By David Kline
The latest figures indicate that the total cost of patent infringement, pirated software, counterfeit goods, and theft of trade secrets costs the U.S. economy somewhere between $225 billion to $600 billion each and every year. And according to the official Commission on the Theft of American Intellectual Property, “China remains the world’s principal IP infringer.”
But a recent deal between two companies — one Chinese, one American — suggests that tariffs, sanctions, and even trade wars may not be the best way to stop Chinese IP theft.
Xiaomi (pronounced shauw-me) is one of the more successful companies to emerge from China’s entrepreneurial boom. Seven years ago, it didn’t even exist.
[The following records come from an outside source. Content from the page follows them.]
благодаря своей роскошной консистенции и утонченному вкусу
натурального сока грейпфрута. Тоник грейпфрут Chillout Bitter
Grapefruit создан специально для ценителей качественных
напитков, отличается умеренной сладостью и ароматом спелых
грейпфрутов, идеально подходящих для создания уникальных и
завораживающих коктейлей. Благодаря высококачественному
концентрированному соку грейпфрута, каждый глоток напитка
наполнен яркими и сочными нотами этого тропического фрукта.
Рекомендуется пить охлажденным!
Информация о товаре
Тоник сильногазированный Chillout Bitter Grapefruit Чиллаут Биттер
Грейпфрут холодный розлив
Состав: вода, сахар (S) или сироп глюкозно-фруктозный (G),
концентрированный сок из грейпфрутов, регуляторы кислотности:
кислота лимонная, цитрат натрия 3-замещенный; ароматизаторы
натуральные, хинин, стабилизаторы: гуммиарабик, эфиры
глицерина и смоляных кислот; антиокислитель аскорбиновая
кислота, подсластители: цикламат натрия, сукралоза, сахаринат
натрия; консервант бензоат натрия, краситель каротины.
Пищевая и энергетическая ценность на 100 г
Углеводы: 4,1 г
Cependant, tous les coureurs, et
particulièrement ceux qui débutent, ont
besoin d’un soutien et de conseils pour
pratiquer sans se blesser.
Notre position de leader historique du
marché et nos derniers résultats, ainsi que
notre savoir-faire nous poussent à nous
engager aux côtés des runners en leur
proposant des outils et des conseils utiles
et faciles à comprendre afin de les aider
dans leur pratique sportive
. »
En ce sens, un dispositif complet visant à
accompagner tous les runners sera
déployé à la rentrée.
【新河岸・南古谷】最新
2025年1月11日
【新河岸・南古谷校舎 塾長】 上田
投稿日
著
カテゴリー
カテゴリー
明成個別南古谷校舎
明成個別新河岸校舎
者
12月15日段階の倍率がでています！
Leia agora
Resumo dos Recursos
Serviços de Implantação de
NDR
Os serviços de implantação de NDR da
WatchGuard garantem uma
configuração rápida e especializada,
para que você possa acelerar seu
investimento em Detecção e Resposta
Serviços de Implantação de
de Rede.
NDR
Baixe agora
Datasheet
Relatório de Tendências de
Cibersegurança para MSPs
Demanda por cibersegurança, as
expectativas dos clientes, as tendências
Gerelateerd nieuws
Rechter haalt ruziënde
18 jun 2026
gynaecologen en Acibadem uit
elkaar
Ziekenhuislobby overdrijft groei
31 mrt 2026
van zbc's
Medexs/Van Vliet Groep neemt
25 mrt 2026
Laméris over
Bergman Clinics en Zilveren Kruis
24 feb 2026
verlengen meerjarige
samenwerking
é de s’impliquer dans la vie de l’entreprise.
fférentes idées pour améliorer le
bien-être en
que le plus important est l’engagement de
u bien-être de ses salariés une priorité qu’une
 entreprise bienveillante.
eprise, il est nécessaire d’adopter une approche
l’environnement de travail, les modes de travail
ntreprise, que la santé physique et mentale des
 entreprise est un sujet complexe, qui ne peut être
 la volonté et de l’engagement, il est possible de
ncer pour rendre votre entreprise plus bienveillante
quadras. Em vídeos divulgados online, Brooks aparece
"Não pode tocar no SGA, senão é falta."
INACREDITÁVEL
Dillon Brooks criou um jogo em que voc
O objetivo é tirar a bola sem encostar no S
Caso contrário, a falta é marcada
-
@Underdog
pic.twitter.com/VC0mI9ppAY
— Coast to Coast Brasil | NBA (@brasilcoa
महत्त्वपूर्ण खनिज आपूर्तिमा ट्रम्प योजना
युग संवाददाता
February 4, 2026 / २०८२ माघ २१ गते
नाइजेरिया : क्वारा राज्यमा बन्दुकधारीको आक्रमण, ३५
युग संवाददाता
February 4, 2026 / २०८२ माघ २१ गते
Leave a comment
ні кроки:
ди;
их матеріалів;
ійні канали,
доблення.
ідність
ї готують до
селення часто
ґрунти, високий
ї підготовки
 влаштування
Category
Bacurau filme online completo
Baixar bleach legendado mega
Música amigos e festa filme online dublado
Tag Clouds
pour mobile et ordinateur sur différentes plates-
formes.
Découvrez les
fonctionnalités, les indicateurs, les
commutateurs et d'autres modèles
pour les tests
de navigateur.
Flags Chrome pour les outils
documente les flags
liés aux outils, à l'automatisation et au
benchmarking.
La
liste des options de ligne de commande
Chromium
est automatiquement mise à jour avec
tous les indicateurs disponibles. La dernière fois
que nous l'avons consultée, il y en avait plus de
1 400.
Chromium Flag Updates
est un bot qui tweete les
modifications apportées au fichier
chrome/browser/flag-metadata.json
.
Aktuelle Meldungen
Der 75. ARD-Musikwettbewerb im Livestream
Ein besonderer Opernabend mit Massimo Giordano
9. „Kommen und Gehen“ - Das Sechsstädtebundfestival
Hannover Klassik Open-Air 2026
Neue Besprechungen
Today Xiaomi is the 5th largest smartphone maker on the planet, selling more phones in China (70 million) than Apple. Until recently, it was the most valuable startup in the world, but Uber now has that title.
For Xiaomi, the biggest hurdle to its global expansion is the need to secure the IP rights to the components used in its products — including the patented wireless and digital audio components in smartphones. Without these IP rights, Xiaomi would find its future plans to sell phones in the U.S. stymied by patent infringement lawsuits, and its products even barred from the American market.
So although Xiaomi would like to secure IP rights, it is constrained by the very thin margins that make its phones so affordable — only $285 for Xiaomi’s most popular phone, or less than half the cost of an iPhone.
That’s where Via Licensing, a subsidiary of American audio pioneer Dolby Laboratories, comes in. Via licenses the rights to the core digital audio technologies developed by 10 global technology leaders, including Dolby, who participates in its Advanced Audio Coding (AAC) patent pool. These audio rights had been licensed by 805 manufacturers worldwide — but until this year, not a single Chinese smartphone maker.
Now, during America’s early industrialization period, it too was a notorious IP pirate. Only after indigenous American authors and publishers began demanding stronger copyright protections to prevent their own creative work from being stolen did the U.S. finally comply with international copyright norms.
China is following a similar path from IP piracy to IP compliance. And it’s true — as Chinese industry has become more R&D intensive, Chinese businesses themselves have begun to demand stronger IP protections precisely to safeguard their own investments in R&D.
And in point of fact, Xiaomi was not trying to steal IP. They were simply looking for deal terms that fairly reflected the more challenging economic realities of emerging markets like China, where profit margins, product selling prices, and the value and enforceability of patents are all much lower than they are in advanced economies like the U.S.
Yet oddly, Western rights holders had always assumed that licensing on a “fair, reasonable, and non-discriminatory” (FRAND) basis meant charging every product maker, whether Chinese or American, the same rates for patent rights — even though, again, product margins and patent values are much lower in China.
But is that really fair? The price of every other product, from autos to shoes, varies widely from region to region depending on component prices, the cost of labor, and other local factors. Why should patent rights somehow be exempt from local pricing influences?
So Via and Xiaomi came up with a more balanced definition of “fair, reasonable and non-discriminatory” that took into account China’s economic realities.
Here is what they negotiated: For Xiaomi products sold in emerging markets like China and India, Via offered an optional alternative royalty structure that yields up to a 35% discount compared to the standard royalty rate for products sold in developed markets like the U.S.
With this deal, Via became the first Western patent licensor to voluntarily adjust its rates to reflect local market realities. And Xiaomi became the first Chinese smartphone maker to license the entire pool of standards-essential audio patents. The two companies also established a migration path to further IP compliance in wireless and other technologies.
Is the Xiaomi-Via deal a model for resolving trade and IP tensions between the U.S. and China? The alternative is for our two nations to turn what is essentially just a business dispute into an ideological confrontation. And in confrontations, one or both sides always lose.
Better to follow Via’s and Xiaomi’s approach and practice “the art of the deal.”